I was so furious all day yesterday. And then so exhausted. And today I feel sad. A little empty, and sad.

The same friend I wrote about yesterday told me a few weeks ago that she thought ‘it would be good for E to have a baby girl in her life.’ Meaning once her baby girl was born. 

I didn’t know what to say to that. I said something like, ‘hmmmmm.’ I had the distinct experience of feeling my mind go blank for a moment, a kind of humming in an empty space, a space out of which all the air had suddenly been sucked. Hmmmmmmm.

Moments later, I was outraged. Who does she think she is? E does not need just any old baby girl in her life. She misses a particular baby girl. Her baby sister. What could make anyone think that another baby girl would fill that hole? What could make anyone think it was okay to say that? 

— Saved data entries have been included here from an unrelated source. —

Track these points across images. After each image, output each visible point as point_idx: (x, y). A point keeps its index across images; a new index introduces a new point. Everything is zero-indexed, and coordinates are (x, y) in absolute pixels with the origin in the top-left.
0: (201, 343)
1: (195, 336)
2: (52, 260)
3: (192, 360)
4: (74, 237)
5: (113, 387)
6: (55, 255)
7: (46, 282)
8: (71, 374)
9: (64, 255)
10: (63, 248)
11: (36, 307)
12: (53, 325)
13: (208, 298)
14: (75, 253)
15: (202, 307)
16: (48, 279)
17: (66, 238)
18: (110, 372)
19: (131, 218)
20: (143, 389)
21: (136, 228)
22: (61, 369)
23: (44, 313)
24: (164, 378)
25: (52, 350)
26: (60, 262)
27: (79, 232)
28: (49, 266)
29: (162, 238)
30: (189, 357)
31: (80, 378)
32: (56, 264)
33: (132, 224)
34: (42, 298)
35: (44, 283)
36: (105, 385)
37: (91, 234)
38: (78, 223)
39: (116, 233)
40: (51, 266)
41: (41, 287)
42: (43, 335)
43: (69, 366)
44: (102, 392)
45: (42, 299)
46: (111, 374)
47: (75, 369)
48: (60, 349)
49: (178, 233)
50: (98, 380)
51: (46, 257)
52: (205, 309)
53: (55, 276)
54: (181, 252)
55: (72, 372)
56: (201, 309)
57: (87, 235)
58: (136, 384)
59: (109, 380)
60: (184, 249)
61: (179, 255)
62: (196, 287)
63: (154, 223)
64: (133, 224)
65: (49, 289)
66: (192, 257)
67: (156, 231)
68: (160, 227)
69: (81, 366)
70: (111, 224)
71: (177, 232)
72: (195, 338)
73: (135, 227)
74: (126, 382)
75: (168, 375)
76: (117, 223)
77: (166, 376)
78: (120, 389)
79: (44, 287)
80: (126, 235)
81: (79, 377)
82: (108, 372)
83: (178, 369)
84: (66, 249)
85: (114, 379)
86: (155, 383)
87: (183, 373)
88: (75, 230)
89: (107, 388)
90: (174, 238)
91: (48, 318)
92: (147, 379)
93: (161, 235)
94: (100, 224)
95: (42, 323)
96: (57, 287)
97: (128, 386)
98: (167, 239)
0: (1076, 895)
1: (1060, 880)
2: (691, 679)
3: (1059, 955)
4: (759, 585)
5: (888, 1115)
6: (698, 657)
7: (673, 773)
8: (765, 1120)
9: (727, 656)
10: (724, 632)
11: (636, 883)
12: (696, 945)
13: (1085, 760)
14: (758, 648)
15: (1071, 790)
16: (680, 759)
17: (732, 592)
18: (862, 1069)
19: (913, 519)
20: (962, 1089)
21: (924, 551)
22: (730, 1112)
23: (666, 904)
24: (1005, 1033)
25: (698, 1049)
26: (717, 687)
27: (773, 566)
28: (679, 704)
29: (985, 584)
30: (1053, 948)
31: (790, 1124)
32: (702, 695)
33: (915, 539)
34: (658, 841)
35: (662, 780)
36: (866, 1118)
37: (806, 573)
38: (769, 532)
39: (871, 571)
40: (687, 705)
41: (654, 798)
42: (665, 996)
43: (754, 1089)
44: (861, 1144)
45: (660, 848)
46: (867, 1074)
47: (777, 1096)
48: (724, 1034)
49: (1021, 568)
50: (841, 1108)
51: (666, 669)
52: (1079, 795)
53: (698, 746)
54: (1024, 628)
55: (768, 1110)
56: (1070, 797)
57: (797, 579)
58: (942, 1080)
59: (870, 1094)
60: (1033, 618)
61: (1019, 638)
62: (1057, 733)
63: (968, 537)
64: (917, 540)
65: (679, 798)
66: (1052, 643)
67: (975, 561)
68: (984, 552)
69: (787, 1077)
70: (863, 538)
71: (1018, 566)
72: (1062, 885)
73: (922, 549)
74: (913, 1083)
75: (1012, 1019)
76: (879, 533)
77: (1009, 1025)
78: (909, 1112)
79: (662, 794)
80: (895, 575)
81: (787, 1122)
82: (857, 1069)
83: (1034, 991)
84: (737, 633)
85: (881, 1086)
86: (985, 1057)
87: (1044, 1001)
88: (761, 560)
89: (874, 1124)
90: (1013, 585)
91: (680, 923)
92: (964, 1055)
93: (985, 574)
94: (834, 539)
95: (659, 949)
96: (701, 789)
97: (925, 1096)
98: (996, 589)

I am sad today because this friend is someone who has been there for me. Someone who rushed to my family’s side when Anja died and brought us food and sat with us and played with E when we couldn’t and called everyday for weeks and still sends messages every 14th. But even she does not see – does not truly understand – that Anja was real. That she was a real baby, my real daughter, E’s (and now M’s) real sister. That nothing replaces her. Nothing fills the space she left in our lives. If she can’t see this, who will? I imagine: if someone came and took her brand new baby away from her today and then said, don’t worry, one of your friends will have a baby soon, so you’ll still have one ‘in your life,’ how would she react? But this will never happen to her and she will never know. Just like she can now say she made the right decision ignoring that OB’s advice. 

Yesterday, in my fury, I berated myself for not having had a funeral for Anja. I wished we’d had an open casket and that I’d forced every person I know – every friend and family member – to stand in front of that open casket and stare at my daughter for a minimum of five minutes each. I wished I’d made them touch her skin, pick her up and hold her weight in their arms. Could they deny her realness then? I thought about the email I’d sent after she died and how I’d said in the email that she was tiny. Babies are tiny, but oh how I wish I never used that word to describe her, because now I feel it denied her substance, it let people off the hook, gave them a way to diminish our loss and hers: the absolute loss of a real child’s life. 

I am determined now more than ever to find someone to draw a portrait of her. I want every single person who walks into my home to have see her. To have to face the fact of her, the beauty of her, the absolute fucking tragedy of her life and death.